EXERCISE:
Could you set down every line of text in the records below exactly as it reads, leaving the pictures out?

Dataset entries
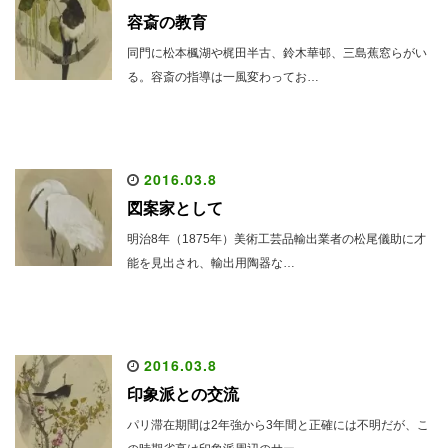
容斎の教育
同門に松本楓湖や梶田半古、鈴木華邨、三島蕉窓らがい
る。容斎の指導は一風変わってお…
2016.03.8
図案家として
明治8年（1875年）美術工芸品輸出業者の松尾儀助に才
能を見出され、輸出用陶器な…
2016.03.8
印象派との交流
パリ滞在期間は2年強から3年間と正確には不明だが、こ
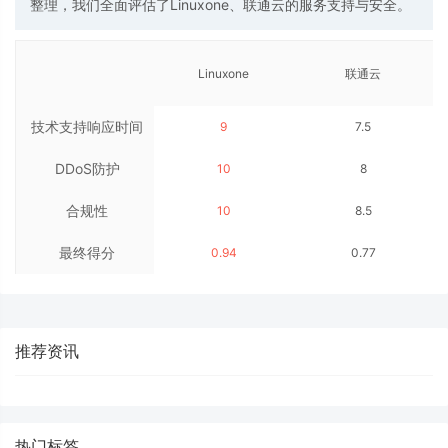
整理，我们全面评估了Linuxone、联通云的服务支持与安全。
Linuxone
联通云
技术支持响应时间
9
7.5
DDoS防护
10
8
合规性
10
8.5
最终得分
0.94
0.77
推荐资讯
热门标签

RESPONSE:
容斎の教育
同門に松本楓湖や梶田半古、鈴木華邨、三島蕉窓らがい
る。容斎の指導は一風変わってお…
2016.03.8
図案家として
明治8年（1875年）美術工芸品輸出業者の松尾儀助に才
能を見出され、輸出用陶器な…
2016.03.8
印象派との交流
パリ滞在期間は2年強から3年間と正確には不明だが、こ
整理，我们全面评估了Linuxone、联通云的服务支持与安全。
Linuxone
联通云
技术支持响应时间
9
7.5
DDoS防护
10
8
合规性
10
8.5
最终得分
0.94
0.77
推荐资讯
热门标签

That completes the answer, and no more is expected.